- Opening Delimiter -

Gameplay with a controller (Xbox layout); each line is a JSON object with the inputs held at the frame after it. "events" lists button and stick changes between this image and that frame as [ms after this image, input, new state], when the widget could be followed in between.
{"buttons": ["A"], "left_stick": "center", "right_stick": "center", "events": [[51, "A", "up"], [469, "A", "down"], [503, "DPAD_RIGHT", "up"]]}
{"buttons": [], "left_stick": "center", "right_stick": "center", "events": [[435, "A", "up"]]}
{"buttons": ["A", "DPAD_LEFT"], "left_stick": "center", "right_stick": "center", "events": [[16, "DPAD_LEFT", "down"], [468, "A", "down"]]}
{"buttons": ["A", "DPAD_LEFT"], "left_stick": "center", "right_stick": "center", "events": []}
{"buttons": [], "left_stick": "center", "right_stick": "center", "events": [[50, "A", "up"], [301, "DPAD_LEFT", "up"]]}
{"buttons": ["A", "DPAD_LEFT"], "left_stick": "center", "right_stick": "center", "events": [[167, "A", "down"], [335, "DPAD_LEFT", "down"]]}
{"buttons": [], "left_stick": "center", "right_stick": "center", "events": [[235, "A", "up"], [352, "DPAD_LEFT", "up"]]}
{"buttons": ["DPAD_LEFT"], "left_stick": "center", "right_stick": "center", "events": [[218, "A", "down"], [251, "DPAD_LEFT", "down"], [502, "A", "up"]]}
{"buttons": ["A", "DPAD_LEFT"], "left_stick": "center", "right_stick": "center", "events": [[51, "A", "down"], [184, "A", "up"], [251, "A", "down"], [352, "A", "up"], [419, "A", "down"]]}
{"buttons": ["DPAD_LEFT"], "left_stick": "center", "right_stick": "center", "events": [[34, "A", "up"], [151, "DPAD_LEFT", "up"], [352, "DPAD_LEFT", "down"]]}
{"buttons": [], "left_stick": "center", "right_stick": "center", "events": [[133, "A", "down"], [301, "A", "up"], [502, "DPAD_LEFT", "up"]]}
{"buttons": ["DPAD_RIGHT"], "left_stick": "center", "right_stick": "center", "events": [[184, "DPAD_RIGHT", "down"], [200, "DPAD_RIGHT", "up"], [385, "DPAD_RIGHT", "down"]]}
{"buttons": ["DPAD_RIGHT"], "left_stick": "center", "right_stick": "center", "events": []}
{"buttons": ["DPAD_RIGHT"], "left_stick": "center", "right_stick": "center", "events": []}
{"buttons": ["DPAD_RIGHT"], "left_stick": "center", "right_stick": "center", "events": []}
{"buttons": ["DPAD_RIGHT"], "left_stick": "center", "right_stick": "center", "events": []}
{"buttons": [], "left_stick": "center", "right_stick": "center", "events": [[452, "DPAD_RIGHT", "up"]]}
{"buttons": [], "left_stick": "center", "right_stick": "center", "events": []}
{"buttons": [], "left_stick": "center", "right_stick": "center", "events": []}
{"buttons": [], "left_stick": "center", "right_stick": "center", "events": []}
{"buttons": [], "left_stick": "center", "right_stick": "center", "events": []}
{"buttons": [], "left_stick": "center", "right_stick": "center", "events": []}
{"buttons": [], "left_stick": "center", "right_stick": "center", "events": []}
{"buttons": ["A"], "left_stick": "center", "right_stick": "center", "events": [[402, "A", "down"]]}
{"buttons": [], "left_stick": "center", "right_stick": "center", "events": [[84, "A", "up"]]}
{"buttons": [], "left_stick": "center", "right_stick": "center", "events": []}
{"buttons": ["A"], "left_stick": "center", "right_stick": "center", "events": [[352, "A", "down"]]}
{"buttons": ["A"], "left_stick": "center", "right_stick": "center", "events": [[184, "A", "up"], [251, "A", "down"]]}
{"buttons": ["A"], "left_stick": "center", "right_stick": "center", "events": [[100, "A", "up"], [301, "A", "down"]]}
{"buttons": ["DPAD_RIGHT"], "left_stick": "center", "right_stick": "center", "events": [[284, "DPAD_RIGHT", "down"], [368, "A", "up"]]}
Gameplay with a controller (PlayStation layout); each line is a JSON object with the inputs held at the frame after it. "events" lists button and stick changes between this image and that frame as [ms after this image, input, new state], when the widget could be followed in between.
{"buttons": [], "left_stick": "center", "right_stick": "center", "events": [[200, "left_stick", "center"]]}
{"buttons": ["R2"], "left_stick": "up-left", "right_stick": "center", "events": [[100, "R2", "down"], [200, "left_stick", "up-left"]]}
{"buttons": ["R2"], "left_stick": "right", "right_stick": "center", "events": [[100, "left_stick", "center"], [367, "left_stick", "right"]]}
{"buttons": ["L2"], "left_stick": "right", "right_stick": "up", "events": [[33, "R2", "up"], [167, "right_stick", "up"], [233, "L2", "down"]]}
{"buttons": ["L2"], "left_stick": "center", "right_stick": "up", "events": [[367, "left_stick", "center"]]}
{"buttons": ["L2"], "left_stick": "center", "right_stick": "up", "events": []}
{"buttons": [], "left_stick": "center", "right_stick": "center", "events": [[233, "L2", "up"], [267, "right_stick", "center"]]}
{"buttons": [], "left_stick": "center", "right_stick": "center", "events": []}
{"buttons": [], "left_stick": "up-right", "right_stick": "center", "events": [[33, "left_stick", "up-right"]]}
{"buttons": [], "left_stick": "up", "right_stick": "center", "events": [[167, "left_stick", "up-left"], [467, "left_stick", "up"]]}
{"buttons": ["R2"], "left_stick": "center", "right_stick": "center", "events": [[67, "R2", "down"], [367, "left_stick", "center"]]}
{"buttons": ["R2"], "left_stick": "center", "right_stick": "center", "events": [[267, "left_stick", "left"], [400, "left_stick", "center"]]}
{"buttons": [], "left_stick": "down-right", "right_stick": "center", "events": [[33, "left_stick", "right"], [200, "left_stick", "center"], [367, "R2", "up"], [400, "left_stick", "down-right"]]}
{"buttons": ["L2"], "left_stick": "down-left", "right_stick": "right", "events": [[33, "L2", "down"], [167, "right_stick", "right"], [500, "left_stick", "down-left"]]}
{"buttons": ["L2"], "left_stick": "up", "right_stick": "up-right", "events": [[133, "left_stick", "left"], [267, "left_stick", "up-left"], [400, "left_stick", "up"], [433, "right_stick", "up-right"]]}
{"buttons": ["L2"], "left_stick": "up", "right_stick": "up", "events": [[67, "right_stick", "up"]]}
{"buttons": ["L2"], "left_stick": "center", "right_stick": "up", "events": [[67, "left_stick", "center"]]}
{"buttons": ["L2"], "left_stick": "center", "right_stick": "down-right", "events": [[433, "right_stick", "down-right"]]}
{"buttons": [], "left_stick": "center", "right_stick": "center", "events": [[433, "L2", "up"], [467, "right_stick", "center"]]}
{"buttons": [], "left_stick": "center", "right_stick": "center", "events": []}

- Closing Delimiter -

> **WHAT TO WORK ON**: Your reply should be a single number: how many lines in the listing above include the string "object".

> **RESULT OF THIS EXERCISE**: 2